Избранный фрагмент >>

++++++

И всё потому, что парадоксальность звуковых, формальных, ладовых, драматургических, интонационных, метроритмических, регистровых, вокальных и инструментальных признаков мугамного жанра столь велика и объёмна, что вполне может считаться не только уникальной, но и универсальной: абсолютно, то есть, открытой и годной для любых даже самых необычайных синтезов и осуществлений.
Лёгкости и естественности сплавления мугама со всякими формами, сферами и технологиями могут позавидовать многие композиторские школы; а органичность соединения мугама со всевозможными принципами, жанрами и спецификами – не важно, западными, восточными, северными или южными – способна вызвать жгучую ревность у самых разных национальных традиций.
И изумляться тут особо нечему, ибо мугам обладает чрезвычайно гибкой, пластичной и многозначной мелодикой и метроритмикой, что делает сам мугамный язык, с одной стороны, языком невероятно коммуникативным и готовым к каким угодно взаимодействиям, трансформациям и модификациям, с другой, любой иной музыкальный язык используется мугамом как новая возможность для воплощения собственной языковой реальности.
Аналогично этому и ладовая основа мугама, столь богатая и разнообразная, что не только чутко воспринимает и соотносится с иными ладотональными элементами, но и обнаруживает во всяком взаимопроникновении внутри себя незнакомые значения и понимания.
Ещё большую синтетическую «запрограммированность» придаёт мугаму его импровизационный и вариантный тип развития, потому как именно этот тип наиболее ориентирован на приятие разных музыкальных систем и композиционных технологий и одновременно понятен большинству национальных традиций и культур.
Равноправный характер мугама вокально-инструментального (мугама ханенде) и мугама сугубо инструментального (мугама импровизатора-солиста), вырабатывая индивидуальный вокальный и инструментальный стиль, предоставляет хороший шанс для сочетания, как с различными вокальными, так и с инструментальными жанрами.
Или сама мугамная форма, являющая собой некую «бесконечную» проекцию не замкнутости и открытости (так как, по сути, исполнение мугам может длиться «вечность»), следовательно, могущая и принять в своё «лоно», адаптировать, ассимилировать в себе, и войти в любую иноформу без видимого для себя ущерба, напротив, обогащаясь и обогащая; обладающая самостоятельной драматургией и собственной логикой развития, близкой, меж тем, целому ряду европейских формальных схем и структур, и, значит, содержащая в себе немалый потенциал для непривычных формальных соотнесений и стыков; представляющая каноническое чередование эпизодов метрически и ритмически свободных, импровизационных, неструктурированных (или мало структурированных) и эпизодов строго ритмизованных, метрически чётких и ясно-интонационных, делящих всю форму на «рыхлые» и «твёрдые» структуры, что, безусловно, раздвигает горизонты сплава с западными формами с их прозрачными внутренними членениями и гранями.

++++++

Задания >>
1. Воспроизведите из фрагмента о мугаме всё, что идёт от слов «И изумляться тут» и вниз до слов «значения и понимания.».
2. Какой тип развития, согласно фрагменту о мугаме, придаёт мугаму ещё большую синтетическую «запрограммированность»?

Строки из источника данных
++++++

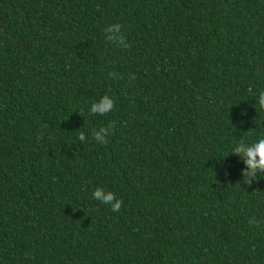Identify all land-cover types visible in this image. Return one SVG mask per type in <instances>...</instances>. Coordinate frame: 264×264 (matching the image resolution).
I'll return each mask as SVG.
<instances>
[{
    "label": "trees",
    "instance_id": "trees-1",
    "mask_svg": "<svg viewBox=\"0 0 264 264\" xmlns=\"http://www.w3.org/2000/svg\"><path fill=\"white\" fill-rule=\"evenodd\" d=\"M261 91L264 0H0V264H264Z\"/></svg>",
    "mask_w": 264,
    "mask_h": 264
},
{
    "label": "clouds",
    "instance_id": "clouds-1",
    "mask_svg": "<svg viewBox=\"0 0 264 264\" xmlns=\"http://www.w3.org/2000/svg\"><path fill=\"white\" fill-rule=\"evenodd\" d=\"M105 41L111 43L112 45L119 48L129 47L125 35L122 31V25L119 23H114L107 25L104 28ZM114 78L115 73H110ZM251 91V89H249ZM258 103L261 109H264V91L259 93ZM116 107L115 100L112 96L104 94L97 101H93L90 106V114L107 116ZM244 122L241 121V124ZM116 127V121L109 120L106 124L101 125L98 128L91 130V139L97 144L106 145L108 143L109 137L114 134ZM86 139L85 133L81 131L78 136L79 141H84ZM232 153H236L240 156V159L247 165V171L243 172V178L246 180L247 184L250 185L252 180L258 179V174L260 177L264 176V136L260 137L258 140H253L250 143H246L241 140L233 149ZM227 175V172L225 171ZM92 197L95 200L100 201L105 205H110L112 211L119 212L123 200L117 199L116 193L106 190L101 187H97L93 193ZM248 223L250 225H257L258 221L255 216L249 219Z\"/></svg>",
    "mask_w": 264,
    "mask_h": 264
}]
</instances>
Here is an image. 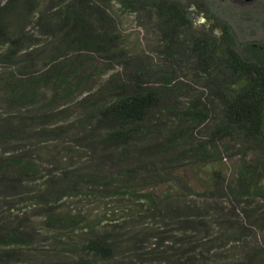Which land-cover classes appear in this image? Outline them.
Masks as SVG:
<instances>
[{
	"label": "trees",
	"instance_id": "obj_1",
	"mask_svg": "<svg viewBox=\"0 0 264 264\" xmlns=\"http://www.w3.org/2000/svg\"><path fill=\"white\" fill-rule=\"evenodd\" d=\"M28 2L0 0V62L12 77L0 79V100L12 107L0 120V143L11 144L0 148V264H264V56L258 47L255 59L244 58L235 42L200 35L183 50L161 38L163 64L126 54L120 35L110 31L114 20L102 0H56L46 8L55 22L45 14L35 20L48 38L59 31L57 41L43 44L28 31ZM119 3L132 12L158 9L155 24L168 35L186 21L170 0ZM74 51L107 58L89 67L99 75L116 62L120 66L77 100L82 110L73 140L89 152V168L64 163L68 155L58 157L48 145L58 140L55 124L70 115L55 103L73 98L94 75L82 61H60ZM187 64L203 89L177 109L188 91L177 83V71ZM42 90L52 93L40 103ZM162 110L176 121L163 118ZM195 132L203 138H194ZM28 140L34 141L29 148ZM223 149L238 157L231 177L214 166L224 160ZM107 157L121 166L136 161L118 174ZM186 160L201 165L196 174L203 190L180 174ZM130 173L149 190L139 192L118 178ZM84 183L93 195L147 205L140 216L81 227L80 214L59 207ZM155 184L168 189L160 198L151 189ZM33 215L64 232L61 241L83 231L74 243L57 244L40 258L23 249L33 234Z\"/></svg>",
	"mask_w": 264,
	"mask_h": 264
},
{
	"label": "rangeland",
	"instance_id": "obj_2",
	"mask_svg": "<svg viewBox=\"0 0 264 264\" xmlns=\"http://www.w3.org/2000/svg\"><path fill=\"white\" fill-rule=\"evenodd\" d=\"M26 6H29V10L32 12L31 22L28 23L29 32L34 35L36 39H38L41 43L45 44L48 39H53V41H57L59 31H55L53 34L46 36L44 31L40 28V25L36 24L35 20L38 16L45 14V18L52 20L55 22L57 20L56 14H51L46 8H51L54 6L56 0H29ZM102 3L106 5L108 12L112 15L113 25L112 30L116 34L120 35L121 41L120 47L125 50V53L131 55H140L145 58V55H149L151 59L155 62H159L163 64L164 58H162V54L159 52L162 50L163 46L160 42V38L158 33L156 32L155 21L156 14L153 9L144 8L142 10H138L136 12H132L127 9H123L119 3V0H102ZM101 3V4H102ZM217 3V5H216ZM213 8V14L220 17V24L216 23L212 30L215 35H217L220 31H223L222 24L227 25V29H230V38L229 40L235 42L236 50L244 57L249 59H255L254 53L255 51H260L259 53L264 56V0H216L215 6ZM23 13H20L22 17ZM258 47V48H257ZM181 50L187 48L186 44H181ZM254 48H257L256 50ZM47 52V51H46ZM45 53V52H44ZM182 57V56H181ZM86 58L87 60L83 59ZM149 59V58H148ZM149 59V60H151ZM186 59V57H185ZM107 58L100 55H91L84 54L81 52H71L68 57L61 58L60 61L67 63H78V61H82L81 64L83 66H91L92 62L97 61V63H106ZM115 64V68L103 75H99L95 72L96 69L89 68L88 71L93 72V76L89 78L81 87V90L76 92L73 98L70 99H60L55 104V109H64V115L69 117L63 121L57 122L54 128L57 131L58 138L57 141H52L48 145L54 150V155L58 157H62L68 155V159L64 160V163H73L76 165H81L85 168H89V160L91 159L89 156V152L86 151L81 145H79L73 138L78 137L77 127L74 124V120L79 114H81V107L78 104L77 100L84 94L95 91L101 85H103L111 73L118 71L120 66ZM151 65H154L151 62ZM100 66L96 64L94 67ZM9 70L8 66L3 65L0 62V79L8 78L12 79L10 75L7 74ZM152 71V70H151ZM194 70H191L189 64L187 66L184 65V69L178 70V81L184 89L188 91L186 94L180 97V102L175 104L177 109L187 105L189 103V99L193 94H197L201 89L198 84V76L194 73ZM1 91V90H0ZM52 91H44L40 92V103L45 102L49 99ZM178 111V110H177ZM12 112V107L8 105L5 101L0 100V120L3 117L4 113ZM71 112V113H70ZM160 113H165V115L161 116L166 118L169 122L173 123L176 121V117L174 114L167 113L166 110H162ZM52 126V125H51ZM157 127V126H156ZM53 129V128H52ZM59 131V132H58ZM158 130H156L157 132ZM204 135H200L198 132L194 133V138L200 139L203 138ZM162 137V136H161ZM160 137V138H161ZM156 139V133L153 134L154 141ZM33 140L26 141V147L29 148L33 144ZM11 144L8 143H0L1 150L3 148L7 149ZM223 158L221 161H218V165H214L216 168H221L224 173L231 177L233 175V171L235 170L238 157L230 156L228 151H224L223 149ZM4 157V156H3ZM99 159H103V155L99 156ZM104 160V159H103ZM117 158L109 161L107 157V162L109 163V169L118 172H122L125 167L129 168L130 166H134V162L136 160L130 159L127 161V164L124 166L116 163ZM184 163L182 166L178 167L180 169V174L184 176L189 184L195 187L198 191L203 190L204 186L202 182L199 180V176L197 170L201 168V165H196L195 163L189 162ZM138 162V160H137ZM42 167L46 166V163H41ZM211 167V168H215ZM86 170V169H84ZM118 178L122 183H130L135 184L138 187L139 192H144L149 190V188H145L141 186V179L135 173H130L129 175H118ZM37 187L41 186V180L36 181ZM181 184V183H180ZM88 186L84 183L81 186V189L78 190L76 195L71 197H67L63 202L60 203L59 209L64 211H71L72 213H78L83 218L81 227H86L87 222L105 223L106 221H110V218L114 216L118 218V220L122 221L125 216L132 215L140 216L139 210L142 211L147 205L146 200L136 199L133 200L128 197H118L113 196L111 198H104L98 194H91V189L87 188ZM156 198L162 197L163 193L167 192L168 189L163 184H155L153 185ZM178 191H182L180 188ZM197 199V196H196ZM201 201V199H197ZM225 199H223V203H225ZM144 201V202H141ZM197 201V202H198ZM30 224L33 227L32 235L28 238L30 244L23 249H25L29 254L35 256L48 255L52 250V247L60 244L65 245L67 242H73L80 238V234L83 231L81 228L76 229L70 233L71 236L63 237L65 240H58L60 234H63L61 230L58 228H51L45 224L42 215H33L31 216ZM74 243V242H73Z\"/></svg>",
	"mask_w": 264,
	"mask_h": 264
},
{
	"label": "flooded vegetation",
	"instance_id": "obj_3",
	"mask_svg": "<svg viewBox=\"0 0 264 264\" xmlns=\"http://www.w3.org/2000/svg\"><path fill=\"white\" fill-rule=\"evenodd\" d=\"M173 1L176 6L180 7L186 17L185 23L178 25L174 28L171 35L165 32H161L160 26L157 27L155 21L156 32L160 38V41L170 42L176 45L192 43L200 35L204 37H218L217 42L228 41L230 38V29H227V25L222 24L223 31H220L217 35L214 34L212 28L216 23L220 24V17L213 14V6H215L216 0H170ZM219 1V0H218ZM217 5V3H216ZM155 14L158 17V9L155 10ZM162 38V40H161Z\"/></svg>",
	"mask_w": 264,
	"mask_h": 264
}]
</instances>
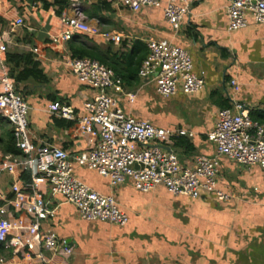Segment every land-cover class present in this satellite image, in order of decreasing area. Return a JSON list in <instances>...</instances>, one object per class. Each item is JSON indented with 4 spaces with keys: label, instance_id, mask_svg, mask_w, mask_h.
Wrapping results in <instances>:
<instances>
[{
    "label": "crops",
    "instance_id": "crops-1",
    "mask_svg": "<svg viewBox=\"0 0 264 264\" xmlns=\"http://www.w3.org/2000/svg\"><path fill=\"white\" fill-rule=\"evenodd\" d=\"M79 1L90 25L120 36L121 42L77 35L63 43L55 0H4L0 29L7 31L11 43L6 62L10 74L13 70L22 77L20 81L12 78L30 106L35 144L59 147L72 158L91 147V138L78 134L77 123L48 111L50 104L59 101L71 105L79 118L86 116L84 103L94 92L66 65L67 58H77L73 46L98 49L106 65L122 79L125 91L135 94L134 103L125 96L119 98L120 107L134 119L194 134L177 139L174 145L184 166H192L199 155H215L208 134L216 127L219 111L229 108L232 100L251 108V117L264 124V25L249 16L248 28L229 32L228 0H196L179 33L165 20L168 0H161V7H145L138 13L117 6L114 0ZM46 5L50 8L45 9ZM19 19L22 26L15 23ZM151 40H167L187 50L195 73L204 74L205 88L196 95H186L179 86L176 96L164 99L158 95L154 80L144 82L139 75L130 79L141 49L149 54ZM8 55L14 60L20 58L19 69ZM233 79L240 92L234 95L230 89L227 95ZM0 125L12 130L7 122L0 120ZM0 138H6L2 130ZM9 154L0 155V161ZM221 167L218 189L231 195L228 202L206 193L199 199L176 197L164 186L148 194L131 184L113 188L96 172L75 166V174L83 183L115 197L128 214L129 224L119 228L83 221L73 205L62 204L58 198L55 218L43 227L71 246L73 254L68 259L45 255L53 264H264V172L227 158L222 159ZM9 185L10 178L6 177L0 189L8 192ZM0 205H4L2 200ZM0 250L9 264H25L4 245Z\"/></svg>",
    "mask_w": 264,
    "mask_h": 264
},
{
    "label": "built area",
    "instance_id": "built-area-1",
    "mask_svg": "<svg viewBox=\"0 0 264 264\" xmlns=\"http://www.w3.org/2000/svg\"><path fill=\"white\" fill-rule=\"evenodd\" d=\"M116 5L134 13L145 7H161V0H114ZM196 0H168L165 20L175 33L185 28ZM229 32L248 28L249 16L256 24L264 25V0H228ZM5 8L0 0V16ZM63 32L60 40L68 43L77 35L100 37L120 43V36L102 32L87 22L79 0H71L60 16ZM17 26L23 20H16ZM11 43L7 31L0 29V120L12 126L16 149L20 155L9 154L0 161V183L9 177L8 192L0 189V246L11 250L25 264H53V258L68 259L73 249L61 242L44 223L55 218V200L73 205L86 222H100L119 228L129 224V216L121 210L112 195L101 194L77 178L75 166L96 172L118 188L131 184L148 194L164 186L173 196L199 199L213 194L220 202L231 195L218 189L223 158L243 167H258L264 172V124L251 117V108L232 100L229 108L218 113L215 129L208 140L215 147L214 156L199 155L192 166H184L174 145L177 139L194 134L185 130L156 127L150 121L136 120L119 105L125 96L134 103L135 94L127 93L123 81L115 72L90 58H67L70 73L94 95L84 103L86 116L79 118L69 104L54 102L50 114L77 123L80 136L91 138L89 150L72 158L56 146L35 144L30 130V106L16 87L10 74L6 55ZM149 54L139 71L146 82L154 80L157 93L164 99L177 95L179 86L186 95L200 93L206 85L204 74L195 73L194 63L187 50L167 40L148 42ZM38 53V50H34ZM160 70V72H158ZM238 94L236 79L229 83L227 95ZM28 175L30 180L23 181ZM25 252L22 257L21 254ZM0 264H9L0 255Z\"/></svg>",
    "mask_w": 264,
    "mask_h": 264
},
{
    "label": "trees",
    "instance_id": "trees-1",
    "mask_svg": "<svg viewBox=\"0 0 264 264\" xmlns=\"http://www.w3.org/2000/svg\"><path fill=\"white\" fill-rule=\"evenodd\" d=\"M70 2H71V0H55L54 7H55V10H56V14L61 16L62 12L66 8L69 7ZM49 8H50V6H48V5L45 6V9H49ZM72 51H73V56L74 57L94 59V60L99 61L103 65L107 66L106 63H105V60L101 57L98 49L84 48L83 46H79V47H74L73 46L72 47ZM141 55H142L141 57L139 56L138 64L136 63V71L132 75V77H130V79H133L137 75H139V70H140L144 60L147 58L148 52H145L143 49H141ZM7 57H8L9 60H12L16 64V68L19 69V67H20V58L17 57V58H15L16 60H14L11 55H8ZM35 68H36V66L33 65V69H35ZM11 75L17 81L18 80L20 81L22 79L21 76H16L14 74L13 70L11 71ZM0 130L4 131V133L6 134V138L5 139L4 138H0V151H1L0 155H3L5 153L6 154L10 153V154L16 155V156L20 155V152L16 149V146H15V139H14V135H13V130H5V126H3V125H0ZM27 177H28V180H30L28 175H27ZM27 177H26V180H27ZM0 253H1V250H0ZM11 253H12V251H11ZM24 254H25V252H23L21 254V256L23 257Z\"/></svg>",
    "mask_w": 264,
    "mask_h": 264
},
{
    "label": "water",
    "instance_id": "water-1",
    "mask_svg": "<svg viewBox=\"0 0 264 264\" xmlns=\"http://www.w3.org/2000/svg\"><path fill=\"white\" fill-rule=\"evenodd\" d=\"M31 2L33 1V0H30ZM158 72H160V70H158Z\"/></svg>",
    "mask_w": 264,
    "mask_h": 264
}]
</instances>
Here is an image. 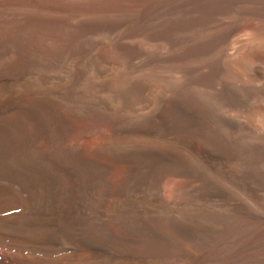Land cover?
Segmentation results:
<instances>
[{
    "label": "bare ground",
    "instance_id": "1",
    "mask_svg": "<svg viewBox=\"0 0 264 264\" xmlns=\"http://www.w3.org/2000/svg\"><path fill=\"white\" fill-rule=\"evenodd\" d=\"M0 264H264V0H0Z\"/></svg>",
    "mask_w": 264,
    "mask_h": 264
},
{
    "label": "rangeland",
    "instance_id": "2",
    "mask_svg": "<svg viewBox=\"0 0 264 264\" xmlns=\"http://www.w3.org/2000/svg\"><path fill=\"white\" fill-rule=\"evenodd\" d=\"M82 134V135H80ZM86 133H76L75 135H73L71 138H70V142L73 143V142H76V143H73V144H78V143H81L82 140H85V137H87V134L84 135ZM101 134V133H100ZM81 137V138H80ZM87 139V138H86ZM263 194V193H262Z\"/></svg>",
    "mask_w": 264,
    "mask_h": 264
}]
</instances>
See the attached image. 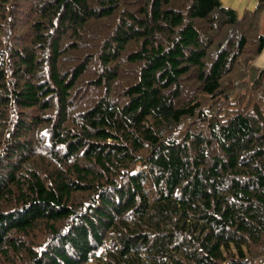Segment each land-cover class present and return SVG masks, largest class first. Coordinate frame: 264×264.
<instances>
[{
	"label": "trees",
	"instance_id": "obj_1",
	"mask_svg": "<svg viewBox=\"0 0 264 264\" xmlns=\"http://www.w3.org/2000/svg\"><path fill=\"white\" fill-rule=\"evenodd\" d=\"M264 0H0V264H264Z\"/></svg>",
	"mask_w": 264,
	"mask_h": 264
},
{
	"label": "crops",
	"instance_id": "obj_2",
	"mask_svg": "<svg viewBox=\"0 0 264 264\" xmlns=\"http://www.w3.org/2000/svg\"><path fill=\"white\" fill-rule=\"evenodd\" d=\"M225 7L234 9L241 17L246 11H252L256 8L258 0H220ZM262 31L264 33V20L262 24ZM258 67H264V50L255 61Z\"/></svg>",
	"mask_w": 264,
	"mask_h": 264
}]
</instances>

++++++

Ответы к заданиям >>
1.
И изумляться тут особо нечему, ибо мугам обладает чрезвычайно гибкой, пластичной и многозначной мелодикой и метроритмикой, что делает сам мугамный язык, с одной стороны, языком невероятно коммуникативным и готовым к каким угодно взаимодействиям, трансформациям и модификациям, с другой, любой иной музыкальный язык используется мугамом как новая возможность для воплощения собственной языковой реальности.
Аналогично этому и ладовая основа мугама, столь богатая и разнообразная, что не только чутко воспринимает и соотносится с иными ладотональными элементами, но и обнаруживает во всяком взаимопроникновении внутри себя незнакомые значения и понимания.

2. Импровизационный и вариантный тип развития.